WHAT NEEDS TO BE DONE
Retrieve every line of the data holding the word "lines".
Segment Open
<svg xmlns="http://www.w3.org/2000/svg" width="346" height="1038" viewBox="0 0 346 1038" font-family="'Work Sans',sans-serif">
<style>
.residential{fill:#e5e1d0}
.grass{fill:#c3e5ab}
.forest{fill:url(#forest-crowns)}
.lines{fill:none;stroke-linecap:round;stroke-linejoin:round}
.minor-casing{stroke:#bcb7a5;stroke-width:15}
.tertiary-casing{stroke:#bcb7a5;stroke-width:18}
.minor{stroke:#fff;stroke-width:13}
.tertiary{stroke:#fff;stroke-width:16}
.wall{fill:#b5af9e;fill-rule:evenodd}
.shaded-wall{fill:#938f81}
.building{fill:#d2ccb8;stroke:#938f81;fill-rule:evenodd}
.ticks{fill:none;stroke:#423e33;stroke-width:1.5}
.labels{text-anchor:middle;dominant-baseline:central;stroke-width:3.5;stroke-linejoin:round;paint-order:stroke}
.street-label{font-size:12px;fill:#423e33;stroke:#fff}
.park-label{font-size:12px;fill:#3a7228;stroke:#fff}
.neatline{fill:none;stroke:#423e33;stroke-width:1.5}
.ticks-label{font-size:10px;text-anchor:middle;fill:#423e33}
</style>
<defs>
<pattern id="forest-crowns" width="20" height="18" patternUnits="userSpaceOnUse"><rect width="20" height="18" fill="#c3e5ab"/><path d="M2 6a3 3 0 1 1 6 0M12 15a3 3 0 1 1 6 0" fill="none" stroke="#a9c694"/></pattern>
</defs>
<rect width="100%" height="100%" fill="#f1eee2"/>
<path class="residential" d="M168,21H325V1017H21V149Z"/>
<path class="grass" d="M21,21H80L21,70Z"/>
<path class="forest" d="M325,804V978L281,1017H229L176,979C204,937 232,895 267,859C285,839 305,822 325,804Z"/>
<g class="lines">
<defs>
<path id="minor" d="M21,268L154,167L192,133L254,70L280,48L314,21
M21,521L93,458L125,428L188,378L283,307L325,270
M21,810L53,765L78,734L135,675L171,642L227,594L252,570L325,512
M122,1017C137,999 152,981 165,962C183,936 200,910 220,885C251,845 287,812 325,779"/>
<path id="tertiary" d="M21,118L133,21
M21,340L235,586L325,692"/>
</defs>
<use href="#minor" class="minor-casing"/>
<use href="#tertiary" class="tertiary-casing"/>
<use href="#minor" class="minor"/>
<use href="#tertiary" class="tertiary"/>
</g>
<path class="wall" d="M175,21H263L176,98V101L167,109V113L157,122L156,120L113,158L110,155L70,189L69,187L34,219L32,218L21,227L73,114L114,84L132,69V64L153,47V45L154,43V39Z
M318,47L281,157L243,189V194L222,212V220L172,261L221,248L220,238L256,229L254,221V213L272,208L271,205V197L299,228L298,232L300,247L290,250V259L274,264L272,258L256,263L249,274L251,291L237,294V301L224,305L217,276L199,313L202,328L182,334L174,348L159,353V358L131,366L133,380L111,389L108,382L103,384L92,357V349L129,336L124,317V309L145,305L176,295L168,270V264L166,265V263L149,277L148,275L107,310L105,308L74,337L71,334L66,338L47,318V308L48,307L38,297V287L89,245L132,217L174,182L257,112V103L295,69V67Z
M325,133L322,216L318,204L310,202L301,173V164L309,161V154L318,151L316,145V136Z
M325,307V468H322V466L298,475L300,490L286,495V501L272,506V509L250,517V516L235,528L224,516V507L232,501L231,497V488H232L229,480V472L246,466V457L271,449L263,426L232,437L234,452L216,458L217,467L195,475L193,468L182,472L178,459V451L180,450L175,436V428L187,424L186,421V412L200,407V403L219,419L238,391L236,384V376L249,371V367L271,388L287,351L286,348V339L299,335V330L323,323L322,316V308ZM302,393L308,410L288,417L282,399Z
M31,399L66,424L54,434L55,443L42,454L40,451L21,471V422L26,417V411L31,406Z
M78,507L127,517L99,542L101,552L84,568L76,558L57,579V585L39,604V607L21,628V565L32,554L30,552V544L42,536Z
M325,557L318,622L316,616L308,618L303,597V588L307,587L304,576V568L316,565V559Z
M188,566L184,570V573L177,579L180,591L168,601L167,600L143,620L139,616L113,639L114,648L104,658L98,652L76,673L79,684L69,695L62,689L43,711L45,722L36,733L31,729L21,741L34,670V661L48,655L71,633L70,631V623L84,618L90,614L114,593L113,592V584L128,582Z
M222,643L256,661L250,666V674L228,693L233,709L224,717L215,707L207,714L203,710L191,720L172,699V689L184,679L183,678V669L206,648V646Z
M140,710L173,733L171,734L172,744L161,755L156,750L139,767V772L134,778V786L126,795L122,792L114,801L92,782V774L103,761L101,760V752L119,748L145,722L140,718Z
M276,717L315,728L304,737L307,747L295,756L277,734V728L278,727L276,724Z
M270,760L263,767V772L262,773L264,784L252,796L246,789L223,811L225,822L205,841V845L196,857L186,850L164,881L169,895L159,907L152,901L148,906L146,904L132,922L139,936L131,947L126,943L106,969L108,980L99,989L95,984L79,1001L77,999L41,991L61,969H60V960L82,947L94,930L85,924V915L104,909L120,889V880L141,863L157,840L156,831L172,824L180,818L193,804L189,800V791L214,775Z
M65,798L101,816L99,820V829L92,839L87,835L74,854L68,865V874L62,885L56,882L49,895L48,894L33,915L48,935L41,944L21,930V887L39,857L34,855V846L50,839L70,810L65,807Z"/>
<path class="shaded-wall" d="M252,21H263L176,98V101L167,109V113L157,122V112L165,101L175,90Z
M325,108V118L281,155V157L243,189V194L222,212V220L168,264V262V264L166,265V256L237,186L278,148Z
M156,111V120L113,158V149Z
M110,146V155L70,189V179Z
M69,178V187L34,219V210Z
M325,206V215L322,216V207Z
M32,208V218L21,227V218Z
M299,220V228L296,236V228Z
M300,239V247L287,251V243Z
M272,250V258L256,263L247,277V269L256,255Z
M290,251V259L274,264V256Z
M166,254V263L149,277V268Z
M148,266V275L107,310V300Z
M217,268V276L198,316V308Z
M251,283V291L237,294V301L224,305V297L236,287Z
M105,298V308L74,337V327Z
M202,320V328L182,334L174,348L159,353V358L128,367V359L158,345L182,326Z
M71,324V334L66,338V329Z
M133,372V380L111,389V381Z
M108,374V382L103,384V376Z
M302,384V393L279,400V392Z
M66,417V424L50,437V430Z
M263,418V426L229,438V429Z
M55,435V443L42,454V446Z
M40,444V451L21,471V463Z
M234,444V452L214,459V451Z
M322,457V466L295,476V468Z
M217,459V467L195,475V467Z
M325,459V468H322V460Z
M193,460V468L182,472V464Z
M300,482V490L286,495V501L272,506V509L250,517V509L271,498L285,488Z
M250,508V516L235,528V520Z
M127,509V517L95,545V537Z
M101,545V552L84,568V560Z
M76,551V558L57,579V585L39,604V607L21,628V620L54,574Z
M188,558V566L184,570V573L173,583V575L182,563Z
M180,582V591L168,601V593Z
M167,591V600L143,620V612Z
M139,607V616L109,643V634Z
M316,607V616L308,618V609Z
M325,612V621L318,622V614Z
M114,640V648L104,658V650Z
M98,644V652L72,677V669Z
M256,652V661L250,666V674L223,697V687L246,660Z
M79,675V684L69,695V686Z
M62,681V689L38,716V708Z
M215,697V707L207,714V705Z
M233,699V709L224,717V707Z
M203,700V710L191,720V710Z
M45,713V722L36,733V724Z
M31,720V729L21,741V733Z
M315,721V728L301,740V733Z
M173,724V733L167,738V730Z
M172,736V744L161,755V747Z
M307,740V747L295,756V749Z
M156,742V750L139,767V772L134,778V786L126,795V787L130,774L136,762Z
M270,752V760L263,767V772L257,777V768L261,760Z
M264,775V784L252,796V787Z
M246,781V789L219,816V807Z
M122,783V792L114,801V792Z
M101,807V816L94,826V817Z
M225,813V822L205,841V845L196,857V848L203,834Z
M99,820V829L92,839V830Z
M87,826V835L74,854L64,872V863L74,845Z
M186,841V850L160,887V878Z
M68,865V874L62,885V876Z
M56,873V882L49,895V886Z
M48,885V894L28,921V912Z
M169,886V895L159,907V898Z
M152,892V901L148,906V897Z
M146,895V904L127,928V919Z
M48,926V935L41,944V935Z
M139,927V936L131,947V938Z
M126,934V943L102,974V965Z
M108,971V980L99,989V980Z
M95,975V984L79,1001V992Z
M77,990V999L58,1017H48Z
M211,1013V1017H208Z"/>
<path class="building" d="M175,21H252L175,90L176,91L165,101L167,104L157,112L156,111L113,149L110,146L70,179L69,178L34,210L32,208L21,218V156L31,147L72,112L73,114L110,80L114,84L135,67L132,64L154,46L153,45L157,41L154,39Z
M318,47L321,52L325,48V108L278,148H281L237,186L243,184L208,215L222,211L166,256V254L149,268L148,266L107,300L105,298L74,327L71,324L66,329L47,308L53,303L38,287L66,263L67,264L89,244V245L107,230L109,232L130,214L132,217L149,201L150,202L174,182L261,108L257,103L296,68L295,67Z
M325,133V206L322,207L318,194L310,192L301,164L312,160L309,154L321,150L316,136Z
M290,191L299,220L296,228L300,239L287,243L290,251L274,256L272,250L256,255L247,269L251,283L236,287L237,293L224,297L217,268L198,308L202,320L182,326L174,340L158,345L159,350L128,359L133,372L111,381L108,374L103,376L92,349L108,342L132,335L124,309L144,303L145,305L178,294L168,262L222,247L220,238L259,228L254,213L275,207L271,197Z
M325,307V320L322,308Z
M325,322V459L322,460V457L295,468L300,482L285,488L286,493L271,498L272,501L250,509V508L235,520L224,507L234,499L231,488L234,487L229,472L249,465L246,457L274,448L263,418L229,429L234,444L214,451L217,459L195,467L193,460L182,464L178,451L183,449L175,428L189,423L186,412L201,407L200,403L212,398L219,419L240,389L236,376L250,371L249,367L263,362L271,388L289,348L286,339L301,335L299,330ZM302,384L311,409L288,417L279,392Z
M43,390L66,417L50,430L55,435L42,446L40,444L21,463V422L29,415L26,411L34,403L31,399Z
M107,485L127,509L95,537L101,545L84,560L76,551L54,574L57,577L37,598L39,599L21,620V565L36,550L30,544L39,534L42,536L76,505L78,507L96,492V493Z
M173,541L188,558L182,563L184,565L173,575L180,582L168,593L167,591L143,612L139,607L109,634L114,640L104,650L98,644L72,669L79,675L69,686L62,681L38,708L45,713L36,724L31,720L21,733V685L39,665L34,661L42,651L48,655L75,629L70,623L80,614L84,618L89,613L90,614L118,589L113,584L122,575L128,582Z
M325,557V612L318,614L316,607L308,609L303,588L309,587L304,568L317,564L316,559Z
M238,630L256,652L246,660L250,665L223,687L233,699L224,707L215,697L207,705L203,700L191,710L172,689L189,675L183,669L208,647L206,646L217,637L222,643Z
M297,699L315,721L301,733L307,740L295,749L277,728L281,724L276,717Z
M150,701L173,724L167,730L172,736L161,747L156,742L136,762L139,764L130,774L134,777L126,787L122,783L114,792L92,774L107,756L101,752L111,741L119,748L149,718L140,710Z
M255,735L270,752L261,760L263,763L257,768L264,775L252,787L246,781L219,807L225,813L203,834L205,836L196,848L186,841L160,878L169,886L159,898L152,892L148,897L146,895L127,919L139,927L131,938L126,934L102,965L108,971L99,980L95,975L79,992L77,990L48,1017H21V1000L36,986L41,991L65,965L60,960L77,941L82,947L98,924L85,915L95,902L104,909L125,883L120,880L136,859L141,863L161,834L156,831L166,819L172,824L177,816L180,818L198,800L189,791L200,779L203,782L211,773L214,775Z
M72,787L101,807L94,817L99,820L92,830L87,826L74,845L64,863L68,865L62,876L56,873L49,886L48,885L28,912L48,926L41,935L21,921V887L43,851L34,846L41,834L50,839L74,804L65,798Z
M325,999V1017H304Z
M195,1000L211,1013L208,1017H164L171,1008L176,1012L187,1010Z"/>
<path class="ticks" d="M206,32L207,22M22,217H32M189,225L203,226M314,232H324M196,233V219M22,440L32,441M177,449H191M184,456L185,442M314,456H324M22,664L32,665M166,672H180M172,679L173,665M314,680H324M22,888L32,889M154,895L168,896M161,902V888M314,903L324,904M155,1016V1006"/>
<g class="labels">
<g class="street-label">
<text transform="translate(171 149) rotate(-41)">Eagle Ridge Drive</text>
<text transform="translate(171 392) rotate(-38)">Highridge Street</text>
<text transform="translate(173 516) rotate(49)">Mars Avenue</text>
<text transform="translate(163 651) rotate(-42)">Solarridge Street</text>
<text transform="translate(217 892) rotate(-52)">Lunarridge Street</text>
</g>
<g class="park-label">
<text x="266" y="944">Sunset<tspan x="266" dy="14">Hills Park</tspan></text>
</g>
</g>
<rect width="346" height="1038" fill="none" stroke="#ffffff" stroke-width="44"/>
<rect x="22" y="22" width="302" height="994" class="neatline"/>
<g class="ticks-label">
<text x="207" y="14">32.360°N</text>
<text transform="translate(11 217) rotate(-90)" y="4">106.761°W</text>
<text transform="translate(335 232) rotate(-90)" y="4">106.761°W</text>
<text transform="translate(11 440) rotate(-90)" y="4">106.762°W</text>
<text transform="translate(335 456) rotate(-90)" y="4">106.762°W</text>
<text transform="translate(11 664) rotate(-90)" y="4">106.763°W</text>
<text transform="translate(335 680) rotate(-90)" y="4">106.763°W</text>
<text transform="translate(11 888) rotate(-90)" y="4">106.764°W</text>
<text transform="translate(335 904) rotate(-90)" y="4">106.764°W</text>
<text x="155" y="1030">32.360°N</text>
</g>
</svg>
Segment Closed
ANSWER SPACE
.lines{fill:none;stroke-linecap:round;stroke-linejoin:round}
<g class="lines">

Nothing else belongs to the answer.